Given a string column with a value similar to /123/12/34/56/5/
, what is the optimal way of querying for all the records that include the given number (12
for example)?
The solution from top of my head is:
SELECT id FROM things WHERE things.path LIKE '%/12/%'
But AFAIK this query can't use indexes on the column due to the leading %
.
There must be something better. What is it?
Using PostgreSQL, but would prefer the solution that would work across other DBs too.

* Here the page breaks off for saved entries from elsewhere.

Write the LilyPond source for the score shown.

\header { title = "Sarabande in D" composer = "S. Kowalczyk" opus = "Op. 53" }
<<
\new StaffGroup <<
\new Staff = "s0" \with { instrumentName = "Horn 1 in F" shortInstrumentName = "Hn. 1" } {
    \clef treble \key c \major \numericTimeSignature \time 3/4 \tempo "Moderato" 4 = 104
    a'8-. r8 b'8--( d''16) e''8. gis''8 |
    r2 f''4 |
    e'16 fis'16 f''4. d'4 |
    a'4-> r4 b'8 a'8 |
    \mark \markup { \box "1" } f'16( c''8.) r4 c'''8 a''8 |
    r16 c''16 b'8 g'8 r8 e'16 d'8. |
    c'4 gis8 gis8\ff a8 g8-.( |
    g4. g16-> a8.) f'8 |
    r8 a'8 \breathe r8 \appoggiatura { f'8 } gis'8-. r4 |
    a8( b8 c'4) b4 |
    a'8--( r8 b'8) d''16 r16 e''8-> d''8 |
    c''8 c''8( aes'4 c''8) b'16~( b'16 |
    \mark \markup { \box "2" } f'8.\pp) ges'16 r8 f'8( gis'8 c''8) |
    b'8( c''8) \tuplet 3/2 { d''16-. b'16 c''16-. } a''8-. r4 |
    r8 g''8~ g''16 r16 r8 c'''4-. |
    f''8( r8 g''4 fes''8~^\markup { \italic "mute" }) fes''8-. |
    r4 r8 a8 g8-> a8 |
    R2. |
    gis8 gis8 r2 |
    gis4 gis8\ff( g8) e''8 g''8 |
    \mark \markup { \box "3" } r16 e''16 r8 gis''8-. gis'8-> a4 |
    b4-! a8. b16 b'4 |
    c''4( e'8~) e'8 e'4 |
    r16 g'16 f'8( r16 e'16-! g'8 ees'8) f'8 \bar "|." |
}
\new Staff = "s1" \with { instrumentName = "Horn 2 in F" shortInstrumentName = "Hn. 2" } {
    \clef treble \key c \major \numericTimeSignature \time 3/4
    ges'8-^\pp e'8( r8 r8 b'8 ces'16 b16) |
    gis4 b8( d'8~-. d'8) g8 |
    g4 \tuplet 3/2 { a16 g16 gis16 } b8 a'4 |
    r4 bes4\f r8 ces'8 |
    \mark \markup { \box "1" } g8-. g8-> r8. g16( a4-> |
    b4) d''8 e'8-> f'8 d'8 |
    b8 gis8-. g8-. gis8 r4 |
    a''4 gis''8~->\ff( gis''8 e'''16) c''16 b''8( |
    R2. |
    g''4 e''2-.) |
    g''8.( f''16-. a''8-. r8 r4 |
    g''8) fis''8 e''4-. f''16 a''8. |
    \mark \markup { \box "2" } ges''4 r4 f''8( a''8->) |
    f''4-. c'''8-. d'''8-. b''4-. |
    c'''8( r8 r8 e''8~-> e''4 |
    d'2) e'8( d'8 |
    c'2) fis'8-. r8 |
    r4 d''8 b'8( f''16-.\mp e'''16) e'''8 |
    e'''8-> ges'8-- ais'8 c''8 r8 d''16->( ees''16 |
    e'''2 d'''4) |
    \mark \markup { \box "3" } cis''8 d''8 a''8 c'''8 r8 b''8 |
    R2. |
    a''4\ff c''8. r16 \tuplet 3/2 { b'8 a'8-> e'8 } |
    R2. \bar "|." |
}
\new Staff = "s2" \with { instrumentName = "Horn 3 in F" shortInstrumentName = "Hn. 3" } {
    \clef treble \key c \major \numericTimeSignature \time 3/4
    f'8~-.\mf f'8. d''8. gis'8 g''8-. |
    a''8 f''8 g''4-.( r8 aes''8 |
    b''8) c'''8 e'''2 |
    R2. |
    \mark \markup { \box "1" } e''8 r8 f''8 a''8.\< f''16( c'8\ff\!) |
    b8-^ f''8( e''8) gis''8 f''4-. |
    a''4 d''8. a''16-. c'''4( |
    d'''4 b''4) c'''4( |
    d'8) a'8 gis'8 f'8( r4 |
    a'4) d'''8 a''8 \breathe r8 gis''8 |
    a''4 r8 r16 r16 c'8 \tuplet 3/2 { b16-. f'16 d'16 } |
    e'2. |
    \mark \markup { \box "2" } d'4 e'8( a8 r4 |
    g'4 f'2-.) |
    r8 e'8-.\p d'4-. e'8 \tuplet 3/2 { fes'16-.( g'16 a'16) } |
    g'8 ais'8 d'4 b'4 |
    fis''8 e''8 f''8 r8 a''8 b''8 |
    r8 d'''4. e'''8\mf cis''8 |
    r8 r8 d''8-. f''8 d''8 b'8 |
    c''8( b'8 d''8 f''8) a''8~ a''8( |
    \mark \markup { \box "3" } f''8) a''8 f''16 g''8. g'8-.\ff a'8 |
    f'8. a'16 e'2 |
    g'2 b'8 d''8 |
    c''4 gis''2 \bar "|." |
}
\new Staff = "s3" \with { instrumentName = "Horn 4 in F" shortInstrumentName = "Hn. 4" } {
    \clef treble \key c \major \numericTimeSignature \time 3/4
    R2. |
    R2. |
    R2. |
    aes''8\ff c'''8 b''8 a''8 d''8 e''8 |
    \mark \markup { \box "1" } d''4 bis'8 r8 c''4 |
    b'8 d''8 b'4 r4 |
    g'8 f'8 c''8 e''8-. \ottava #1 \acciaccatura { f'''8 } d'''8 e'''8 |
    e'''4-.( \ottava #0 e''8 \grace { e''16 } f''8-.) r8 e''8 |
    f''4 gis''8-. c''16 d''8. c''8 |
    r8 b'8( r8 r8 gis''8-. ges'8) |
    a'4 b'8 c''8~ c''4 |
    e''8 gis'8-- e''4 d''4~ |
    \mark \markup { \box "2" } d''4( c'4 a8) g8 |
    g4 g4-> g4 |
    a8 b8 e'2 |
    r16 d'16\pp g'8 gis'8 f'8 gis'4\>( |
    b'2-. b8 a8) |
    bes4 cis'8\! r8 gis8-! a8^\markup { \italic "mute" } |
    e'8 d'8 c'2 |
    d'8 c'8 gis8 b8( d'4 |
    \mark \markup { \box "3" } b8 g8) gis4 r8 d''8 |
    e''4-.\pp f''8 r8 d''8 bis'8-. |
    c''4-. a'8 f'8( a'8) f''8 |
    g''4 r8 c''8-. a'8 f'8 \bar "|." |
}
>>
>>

In PostgreSQL 9.1 you could utilize the pg_trgm
module and build a GIN index with it.
CREATE EXTENSION pg_trgm; -- once per database
CREATE INDEX things_path_trgm_gin_idx ON things USING gin (path gin_trgm_ops);
Your LIKE
expression can use this index even if it is not left-anchored.
See a detailed demo by depesz here.
Normalize it If you can, though.
If you're happy turning that column into an array of integers, like:
'/123/12/34/56/5/' becomes ARRAY[123,12,34,56,5]
So that path_arr
is a column of type INTEGER[]
, then you can create a GIN index on that column:
CREATE INDEX ON things USING gin(path_arr);
A query for all items containing 12 then becomes:
SELECT * FROM things WHERE ARRAY[12] <@ path_arr;
Which will use the index. In my test (with a million rows), I get plans like:
EXPLAIN SELECT * FROM things WHERE ARRAY[12] <@ path_arr;
QUERY PLAN
----------------------------------------------------------------------------------------
Bitmap Heap Scan on things (cost=5915.75..9216.99 rows=1000 width=92)
Recheck Cond: (path_arr <@ '{12}'::integer[])
-> Bitmap Index Scan on things_path_arr_idx (cost=0.00..5915.50 rows=1000 width=0)
Index Cond: ('{12}'::integer[] <@ path_arr)
(4 rows)